Sie hatte in den zwei Monaten, in denen ich verreist war, illegal Bauarbeiter engagiert, um den geheimen Raum zu errichten. Felix und ich verkauften das Haus. Mit dem Geld eröffneten wir einen kleinen Blumenladen in einem ruhigen Viertel. Wir nannten ihn „Neubeginn“.
Felix verwaltete die Bestellungen und lieferte die Sträuße mit seinem Roller aus. Julia kam nach ihrer Genesung oft vorbei, um zu helfen. Sie wollte kein Geld dafür, nur unsere Nähe. Eines Freitagnachmittags rief mich Lenas Psychologe an.
Sie war auf dem Weg der Besserung und wollte mich sehen. Ich wählte den schönsten Strauß roter Rosen aus und fuhr ins Rehabilitationszentrum. Lena saß hinter dickem Glas. Sie war dünner, blasser, aber ihr Blick war klar.

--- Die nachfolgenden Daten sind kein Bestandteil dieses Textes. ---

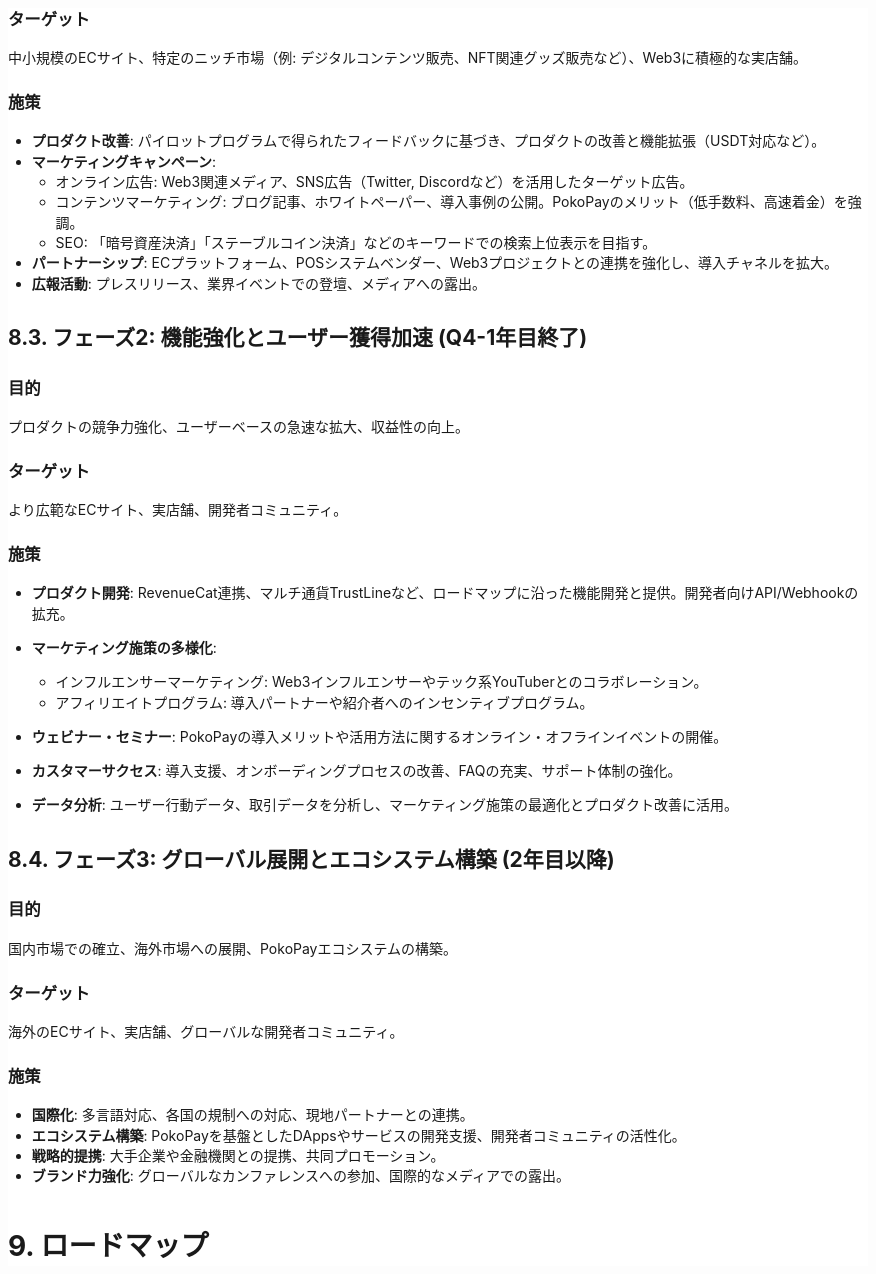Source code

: ### ターゲット
中小規模のECサイト、特定のニッチ市場（例: デジタルコンテンツ販売、NFT関連グッズ販売など）、Web3に積極的な実店舗。

### 施策

- **プロダクト改善**: パイロットプログラムで得られたフィードバックに基づき、プロダクトの改善と機能拡張（USDT対応など）。
- **マーケティングキャンペーン**:
  - オンライン広告: Web3関連メディア、SNS広告（Twitter, Discordなど）を活用したターゲット広告。
  - コンテンツマーケティング: ブログ記事、ホワイトペーパー、導入事例の公開。PokoPayのメリット（低手数料、高速着金）を強調。
  - SEO: 「暗号資産決済」「ステーブルコイン決済」などのキーワードでの検索上位表示を目指す。
- **パートナーシップ**: ECプラットフォーム、POSシステムベンダー、Web3プロジェクトとの連携を強化し、導入チャネルを拡大。
- **広報活動**: プレスリリース、業界イベントでの登壇、メディアへの露出。

## 8.3. フェーズ2: 機能強化とユーザー獲得加速 (Q4-1年目終了)

### 目的
プロダクトの競争力強化、ユーザーベースの急速な拡大、収益性の向上。

### ターゲット
より広範なECサイト、実店舗、開発者コミュニティ。

### 施策

- **プロダクト開発**: RevenueCat連携、マルチ通貨TrustLineなど、ロードマップに沿った機能開発と提供。開発者向けAPI/Webhookの拡充。
- **マーケティング施策の多様化**:
  - インフルエンサーマーケティング: Web3インフルエンサーやテック系YouTuberとのコラボレーション。
  - アフィリエイトプログラム: 導入パートナーや紹介者へのインセンティブプログラム。

- **ウェビナー・セミナー**: PokoPayの導入メリットや活用方法に関するオンライン・オフラインイベントの開催。
- **カスタマーサクセス**: 導入支援、オンボーディングプロセスの改善、FAQの充実、サポート体制の強化。
- **データ分析**: ユーザー行動データ、取引データを分析し、マーケティング施策の最適化とプロダクト改善に活用。

## 8.4. フェーズ3: グローバル展開とエコシステム構築 (2年目以降)

### 目的
国内市場での確立、海外市場への展開、PokoPayエコシステムの構築。

### ターゲット
海外のECサイト、実店舗、グローバルな開発者コミュニティ。

### 施策

- **国際化**: 多言語対応、各国の規制への対応、現地パートナーとの連携。
- **エコシステム構築**: PokoPayを基盤としたDAppsやサービスの開発支援、開発者コミュニティの活性化。
- **戦略的提携**: 大手企業や金融機関との提携、共同プロモーション。
- **ブランド力強化**: グローバルなカンファレンスへの参加、国際的なメディアでの露出。

# 9. ロードマップ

Sie schluchzte. „Vergib mir, Mama. Ich weiß, dass ich nicht den Mut habe, Felix in die Augen zu sehen. “
Ich schob den Rosenstrauß durch den Schlitz.
„Lebe von nun an wie diese Blumen“, sagte ich sanft. „Auch wenn sie aus dem dunkelsten Boden sprießen, kämpfen sie immer darum, das Licht zu erreichen. “
Lena nahm den Strauß und vergrub ihr Gesicht darin. Ich stand auf und verließ den Raum.
Als ich zum Blumenladen zurückkehrte, stand Felix am Eingang und goss die wilden Gänseblümchen. Als er mich sah, lächelte er. Ein echtes, friedliches Lächeln. Ich nahm die Gießkanne und gemeinsam pflegten wir unseren kleinen Garten im Licht des Abends.
Die Wassertropfen glänzten auf den Blütenblättern wie kleine Juwelen. Nach dem Sturm blühten die Blumen des Friedens endlich wieder.